Mot pour Mot : Biopiraterie

Mot pour Mot : Biopiraterie

Dédiée à la sémantique du développement durable, la rubrique « Mot pour Mot » se penche aujourd’hui sur la notion de « biopiraterie» , ou l’art d’annexer et de breveter le vivant pour en faire la propriété exclusive de quelques grands groupes…

A l’heure où la biodiversité s’est positionnée comme une des priorités du nouveau gouvernement, la biopiraterie tente de se faire connaitre à la faveur de Catherine Grèze, une députée européenne EELV (Europe Ecologie Les verts) qui s’intéresse de prés à cette notion méconnue et qui en a fait un des ses principaux champs de batailles au Parlement européen. Piraterie ? Loin de l’image de bandits des mers, ici la forme de banditisme ne se fait pas sur les eaux mais sur le « bio » c’est à dire sur le vivant.

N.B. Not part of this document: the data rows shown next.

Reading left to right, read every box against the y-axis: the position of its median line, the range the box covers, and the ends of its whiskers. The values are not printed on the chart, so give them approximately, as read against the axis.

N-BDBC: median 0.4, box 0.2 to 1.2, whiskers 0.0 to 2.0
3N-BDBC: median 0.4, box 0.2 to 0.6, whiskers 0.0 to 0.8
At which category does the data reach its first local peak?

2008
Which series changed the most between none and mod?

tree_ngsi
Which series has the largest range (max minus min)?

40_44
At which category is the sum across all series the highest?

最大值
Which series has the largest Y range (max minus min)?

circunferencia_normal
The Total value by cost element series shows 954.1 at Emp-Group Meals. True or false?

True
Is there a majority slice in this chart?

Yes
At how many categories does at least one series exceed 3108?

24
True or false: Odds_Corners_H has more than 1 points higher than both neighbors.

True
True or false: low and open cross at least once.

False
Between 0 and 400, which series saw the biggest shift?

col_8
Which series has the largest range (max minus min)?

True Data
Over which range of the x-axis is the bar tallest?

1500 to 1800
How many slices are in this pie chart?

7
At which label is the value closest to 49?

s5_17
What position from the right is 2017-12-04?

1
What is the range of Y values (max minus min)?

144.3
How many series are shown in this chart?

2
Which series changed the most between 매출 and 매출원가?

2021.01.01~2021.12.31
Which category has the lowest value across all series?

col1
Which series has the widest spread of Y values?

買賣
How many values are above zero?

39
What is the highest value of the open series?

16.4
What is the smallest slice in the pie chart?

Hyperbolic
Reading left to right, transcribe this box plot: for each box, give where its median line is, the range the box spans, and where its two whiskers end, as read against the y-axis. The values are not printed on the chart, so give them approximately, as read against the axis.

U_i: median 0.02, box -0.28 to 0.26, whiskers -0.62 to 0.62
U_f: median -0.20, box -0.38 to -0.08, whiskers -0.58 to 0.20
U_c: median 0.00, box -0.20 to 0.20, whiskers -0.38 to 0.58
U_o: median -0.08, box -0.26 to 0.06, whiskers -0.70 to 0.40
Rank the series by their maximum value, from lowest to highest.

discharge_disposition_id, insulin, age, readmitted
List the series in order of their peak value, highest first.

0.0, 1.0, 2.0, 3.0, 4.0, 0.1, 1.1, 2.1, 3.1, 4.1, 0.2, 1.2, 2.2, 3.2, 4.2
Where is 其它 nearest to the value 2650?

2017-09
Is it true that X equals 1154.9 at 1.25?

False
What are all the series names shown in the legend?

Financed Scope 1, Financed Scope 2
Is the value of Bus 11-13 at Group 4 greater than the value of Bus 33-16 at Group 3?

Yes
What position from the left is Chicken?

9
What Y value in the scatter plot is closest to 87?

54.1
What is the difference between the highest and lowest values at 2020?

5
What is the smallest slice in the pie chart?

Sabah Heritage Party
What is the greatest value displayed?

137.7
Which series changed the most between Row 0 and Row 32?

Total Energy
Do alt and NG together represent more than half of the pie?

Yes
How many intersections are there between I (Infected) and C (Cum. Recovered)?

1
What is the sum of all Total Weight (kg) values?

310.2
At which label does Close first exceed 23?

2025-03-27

Le « Collectif pour une alternative à la biopiraterie » propose sur son site cette définition : « La Biopiraterie désigne l'appropriation des connaissances traditionnelles des peuples autochtones sur l'usage des ressources génétiques sans leur consentement et sans partage des bénéfices liés à la valorisation des ressources. » En d’autres termes, des plantes aux propriétés riches deviennent objets de convoitise pour des firmes cosmétiques, pharmaceutiques et agroalimentaires (les biopirates) qui déposent des brevets sur des gènes ou des espèces pour s’octroyer des monopôles et l’exclusivité des bénéfices de la commercialisation. Ici, les pirates ne sont pas de petites communautés en marge du pouvoir central, mais au contraire de grands groupes intégrés, et qui participent pleinement à l’activité économique… Quelques chiffres qui donnent l’ampleur de la situation ? Selon Catherine Grèze, 90% du patrimoine biologique mondial est détenu par les pays en développement et 97% des brevets sont détenus par les pays industrialisés.

La première jurisprudence européenne de biopiraterie remonte aux années 1990. Présent en Asie du Sud-Est, le Neem ou margousier indien est connu depuis des siècles pour ses propriétés insecticides, médicinales et cosmétiques. La multiplication des brevets a entrainé naturellement une forte hausse des prix qui ont privé une partie de la population de son accès. A la suite d’une campagne d'envergure en Inde et en Europe, les brevets sur le Neem ont été retirés. Un exemple devenu cas d’école.

La biopiraterie, colonialisme d’un nouveau genre ? C’est en tout cas l’avis de Vandana Shiva, Prix Nobel alternatif en 1993 qui parle d’une « colonisation des savoirs ».